I’m not the only one who loves winter – some legumes are good with it and so are alliums, brassica’s, chard and spinach. Salads survive it, but very slowly so best get them under cover to keep them growing and providing leafy goodness to keep you strong.
What to Sow and Plant and Do in June
- Direct sow mustard or lupin greencrops. Yes to greencrops! Our soils have worked hard through autumn and all the work they’ve done has gone into our tummies. Give 100% back to the soil with a greencrop.
- Direct sow peas, snowpeas and broadbeans, spinach, corn salad, miners lettuce, mesclun, gai lan (my new favourite asian green), onions and radish.
- Plant bok choy, tatsoi, collard greens, kale, broccoli and cabbage. Even though the ground is cold and growth slows these guys don’t mind. Sure they’ll grow slowly but when it warms up in spring – boom!, they spurt away and finish off. A super handy spring crop.
- Plant silverbeet or chard, shallots and garlic, strawberries.
- Plant salads under cover (in a greenhouse or under a cloche or in a box on the deck).
- If you’re planning on planting out onions next month put some thought into your bed preparation. I’ll be chopping my pea and oat greencrop down, adding a fine layer of compost and leaving it to settle for a few weeks.
- If you haven’t done it already, chop asparagus canes down this month. Cover the bed with a generous layer of rotten manure +/ or seaweed + prunings from herbs and spread the chopped up canes on as mulch.

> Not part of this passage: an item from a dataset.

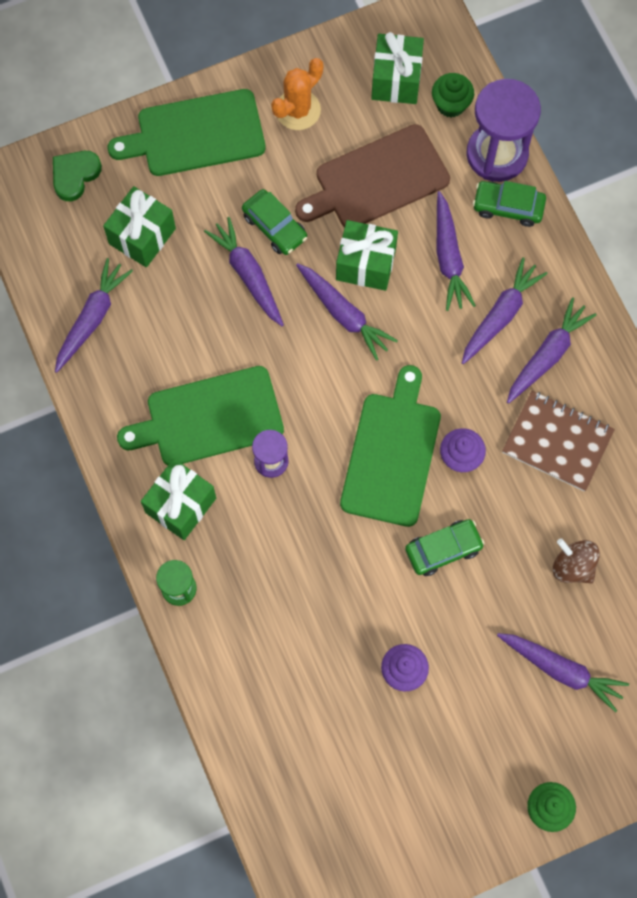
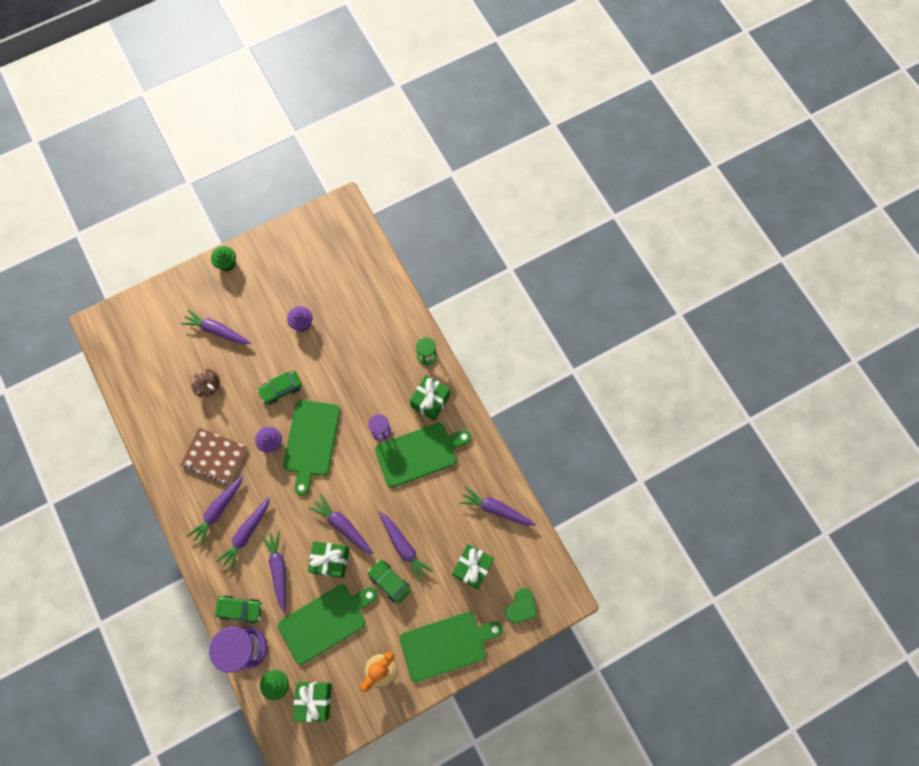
camera: 175 degrees right, 0 degrees up
(92, 319) = (496, 509): purple carrot -> purple carrot turned 90 degrees clockwise
(377, 180) = (325, 621): brown cutting board -> green cutting board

- Increase your beneficial insect/bee fodder by planting out more herbs and companion flowers. They’re our secret weapon!
My Favourite Winter Greens
Leafy greens are the cats pajamas. Easy to grow and full of vim and vigour – just what we need to stay well through winter.

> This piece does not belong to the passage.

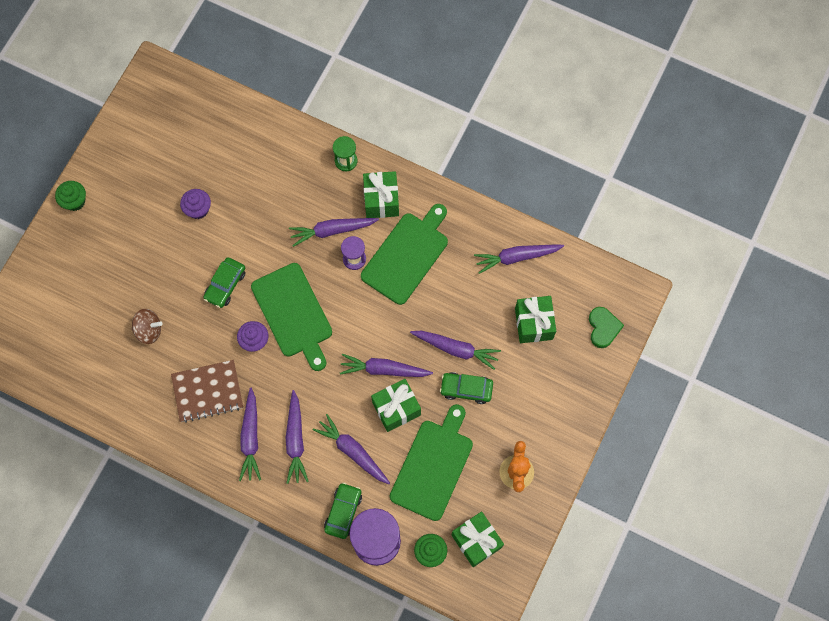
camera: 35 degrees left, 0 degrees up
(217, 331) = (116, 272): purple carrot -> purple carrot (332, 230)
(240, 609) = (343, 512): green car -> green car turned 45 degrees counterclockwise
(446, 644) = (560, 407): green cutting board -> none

Brassica’s are where it’s at as far as keeping healthy goes – collard greens (a fabulous pick and come again cabbage), bok choy, gai lan, tatsoi (or any asian style cabbage) and kale are top of my list for no fuss, fast growth and being cold hardy.
Salads always have a place in my heart. Even though I add all sorts of other things to the bowl – cress, chard, parsley or chickweed – I still love lettuces.
Salads do best under cover at this time of year, (depending of course on where you live). My best winter performers are Drunken Woman Fringed Head (not a typo, but a true story!), Red or Green Salad Bowl, Red Oak Leaf, Merveille de Quartre Saison, Rouge d’hiver and Lollo Rosso. The red ones seeming to fare better in the cold, than the greens.
Parsley, chard, perpetual spinach and silverbeet might be ho hum, plain Jane but don’t under estimate these beneficent vegetables – such a lot of goodness for little care. If your vegie patch is small plant these guys in your flower beds, beneath fruit trees or in containers.
The Patient Wait For Yams
I’m so grateful to yams because they’re ready in winter – not busy old autumn. And there’s no preserving required either. Just patience.
Yams fatten up threefold in the cold. Guaranteed big fat sweeties after a few frosts and the tops have died off. If you’ve rushed in to harvest and been disappointed with your crop – it may just be that you were too impetuous, young at heart perhaps. You’ll be amazed at what happens in the yam patch after cold. Patience my friends.
Winter provides an opportunity to do all the stuff you wish you had time for through those busy growing/ preserving seasons. Moving plants, making new beds, planting trees, building fences, setting up irrigation – all the stuff that makes our gardens better.
Indulge yourself. Re-organise your patch, give those improvements wings while there is sod all to do in the vegie patch.